The expected response is a copy of every line in the entries below that includes the word "make".

┄┄┄┄┄┄

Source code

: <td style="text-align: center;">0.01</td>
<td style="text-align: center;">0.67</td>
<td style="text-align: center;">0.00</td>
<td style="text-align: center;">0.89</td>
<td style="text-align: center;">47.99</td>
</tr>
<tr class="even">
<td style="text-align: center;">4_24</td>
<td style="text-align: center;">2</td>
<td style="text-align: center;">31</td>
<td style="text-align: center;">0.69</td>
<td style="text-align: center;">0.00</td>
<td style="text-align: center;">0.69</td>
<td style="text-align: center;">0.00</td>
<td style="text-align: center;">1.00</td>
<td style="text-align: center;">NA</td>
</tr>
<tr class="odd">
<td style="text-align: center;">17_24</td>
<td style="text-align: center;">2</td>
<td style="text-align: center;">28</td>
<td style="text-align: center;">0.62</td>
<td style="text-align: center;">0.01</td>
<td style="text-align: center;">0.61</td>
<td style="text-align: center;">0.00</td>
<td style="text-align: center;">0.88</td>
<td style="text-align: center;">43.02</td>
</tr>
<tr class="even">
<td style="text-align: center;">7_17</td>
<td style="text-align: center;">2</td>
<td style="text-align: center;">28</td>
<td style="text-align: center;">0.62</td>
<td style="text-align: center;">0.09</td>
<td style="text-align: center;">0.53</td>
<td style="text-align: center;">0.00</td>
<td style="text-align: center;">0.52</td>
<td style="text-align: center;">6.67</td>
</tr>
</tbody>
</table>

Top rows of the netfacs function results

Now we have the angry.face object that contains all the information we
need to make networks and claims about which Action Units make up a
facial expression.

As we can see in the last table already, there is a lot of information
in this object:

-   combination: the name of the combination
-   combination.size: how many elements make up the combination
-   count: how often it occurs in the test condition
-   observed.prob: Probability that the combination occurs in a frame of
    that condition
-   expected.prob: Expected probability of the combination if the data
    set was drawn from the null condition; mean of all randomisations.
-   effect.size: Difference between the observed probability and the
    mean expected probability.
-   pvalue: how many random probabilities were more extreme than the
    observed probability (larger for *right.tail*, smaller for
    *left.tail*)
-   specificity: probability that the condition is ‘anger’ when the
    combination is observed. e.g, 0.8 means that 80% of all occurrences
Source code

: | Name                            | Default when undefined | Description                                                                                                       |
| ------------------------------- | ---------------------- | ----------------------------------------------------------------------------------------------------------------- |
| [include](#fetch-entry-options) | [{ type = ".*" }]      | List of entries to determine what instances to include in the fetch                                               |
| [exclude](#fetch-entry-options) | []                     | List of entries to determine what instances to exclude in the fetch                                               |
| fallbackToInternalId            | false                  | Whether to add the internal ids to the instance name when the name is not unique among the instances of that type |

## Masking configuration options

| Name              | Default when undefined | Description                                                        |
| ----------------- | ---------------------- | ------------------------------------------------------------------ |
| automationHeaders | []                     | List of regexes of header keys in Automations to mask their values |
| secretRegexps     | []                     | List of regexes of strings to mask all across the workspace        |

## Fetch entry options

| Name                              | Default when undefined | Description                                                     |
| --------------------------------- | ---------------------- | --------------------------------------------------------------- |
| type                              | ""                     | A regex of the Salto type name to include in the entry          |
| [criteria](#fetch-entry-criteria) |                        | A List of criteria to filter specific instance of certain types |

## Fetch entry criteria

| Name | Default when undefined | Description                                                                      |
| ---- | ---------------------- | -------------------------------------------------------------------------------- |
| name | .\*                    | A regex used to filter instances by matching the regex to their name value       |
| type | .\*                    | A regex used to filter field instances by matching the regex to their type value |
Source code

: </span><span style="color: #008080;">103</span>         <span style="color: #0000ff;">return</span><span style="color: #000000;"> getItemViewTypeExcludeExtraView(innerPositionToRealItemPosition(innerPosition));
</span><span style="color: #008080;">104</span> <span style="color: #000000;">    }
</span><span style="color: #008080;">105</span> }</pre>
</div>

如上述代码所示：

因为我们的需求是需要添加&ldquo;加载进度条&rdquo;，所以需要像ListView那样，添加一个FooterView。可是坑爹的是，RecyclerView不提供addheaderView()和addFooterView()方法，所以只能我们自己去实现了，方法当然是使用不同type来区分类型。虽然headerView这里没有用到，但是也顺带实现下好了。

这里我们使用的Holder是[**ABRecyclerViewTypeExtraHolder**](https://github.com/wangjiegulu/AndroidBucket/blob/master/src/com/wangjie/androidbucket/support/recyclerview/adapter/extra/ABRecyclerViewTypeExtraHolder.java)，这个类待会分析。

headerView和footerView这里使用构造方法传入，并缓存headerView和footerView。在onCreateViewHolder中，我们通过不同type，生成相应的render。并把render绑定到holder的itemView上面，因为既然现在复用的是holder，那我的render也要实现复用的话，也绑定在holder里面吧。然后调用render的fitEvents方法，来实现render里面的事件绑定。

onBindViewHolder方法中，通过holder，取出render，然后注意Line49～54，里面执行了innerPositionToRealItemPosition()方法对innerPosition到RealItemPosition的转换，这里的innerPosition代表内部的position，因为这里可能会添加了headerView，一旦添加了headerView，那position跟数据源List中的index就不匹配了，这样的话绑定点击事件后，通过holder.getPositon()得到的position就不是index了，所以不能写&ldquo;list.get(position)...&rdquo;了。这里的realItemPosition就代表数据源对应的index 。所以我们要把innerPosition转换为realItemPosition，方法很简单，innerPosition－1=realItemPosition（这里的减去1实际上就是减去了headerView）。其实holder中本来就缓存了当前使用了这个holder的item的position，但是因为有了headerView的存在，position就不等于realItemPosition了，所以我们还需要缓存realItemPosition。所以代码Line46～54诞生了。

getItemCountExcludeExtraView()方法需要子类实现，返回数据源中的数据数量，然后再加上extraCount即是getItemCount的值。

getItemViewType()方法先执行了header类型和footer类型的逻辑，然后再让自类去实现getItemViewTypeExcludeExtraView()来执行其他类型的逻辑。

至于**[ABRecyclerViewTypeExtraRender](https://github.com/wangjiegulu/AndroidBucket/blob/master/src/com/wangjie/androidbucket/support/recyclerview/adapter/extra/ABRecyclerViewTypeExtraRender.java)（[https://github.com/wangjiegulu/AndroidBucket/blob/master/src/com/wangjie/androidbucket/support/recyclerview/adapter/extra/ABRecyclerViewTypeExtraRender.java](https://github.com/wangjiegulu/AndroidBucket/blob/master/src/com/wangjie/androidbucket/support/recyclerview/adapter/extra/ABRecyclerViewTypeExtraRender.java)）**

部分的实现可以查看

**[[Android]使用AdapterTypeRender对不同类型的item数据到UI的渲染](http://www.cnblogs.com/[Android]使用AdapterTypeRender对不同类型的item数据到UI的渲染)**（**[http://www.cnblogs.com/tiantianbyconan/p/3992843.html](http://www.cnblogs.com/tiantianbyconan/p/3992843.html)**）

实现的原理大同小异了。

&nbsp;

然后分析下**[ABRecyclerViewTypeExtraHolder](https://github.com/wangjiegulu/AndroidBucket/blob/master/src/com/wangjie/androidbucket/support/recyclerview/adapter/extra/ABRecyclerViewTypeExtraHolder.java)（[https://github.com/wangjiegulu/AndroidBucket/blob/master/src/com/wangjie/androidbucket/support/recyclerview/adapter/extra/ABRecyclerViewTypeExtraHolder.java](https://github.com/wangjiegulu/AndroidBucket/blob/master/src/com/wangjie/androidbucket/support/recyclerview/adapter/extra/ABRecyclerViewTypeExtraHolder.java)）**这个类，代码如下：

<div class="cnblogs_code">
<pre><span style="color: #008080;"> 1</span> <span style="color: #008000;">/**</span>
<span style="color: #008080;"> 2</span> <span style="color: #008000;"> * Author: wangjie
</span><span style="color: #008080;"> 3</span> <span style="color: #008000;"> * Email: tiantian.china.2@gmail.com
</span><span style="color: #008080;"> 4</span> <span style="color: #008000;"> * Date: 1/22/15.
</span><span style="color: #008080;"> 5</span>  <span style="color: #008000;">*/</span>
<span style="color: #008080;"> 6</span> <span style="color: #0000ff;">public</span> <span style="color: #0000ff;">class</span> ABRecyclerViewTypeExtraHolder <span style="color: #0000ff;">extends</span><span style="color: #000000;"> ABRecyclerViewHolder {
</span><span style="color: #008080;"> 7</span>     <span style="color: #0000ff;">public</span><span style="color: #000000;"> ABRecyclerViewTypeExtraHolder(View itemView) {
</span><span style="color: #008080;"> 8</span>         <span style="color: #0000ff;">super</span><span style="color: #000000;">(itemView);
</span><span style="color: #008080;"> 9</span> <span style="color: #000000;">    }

┄┄┄┄┄┄

Exercise output:
need to make networks and claims about which Action Units make up a
-   combination.size: how many elements make up the combination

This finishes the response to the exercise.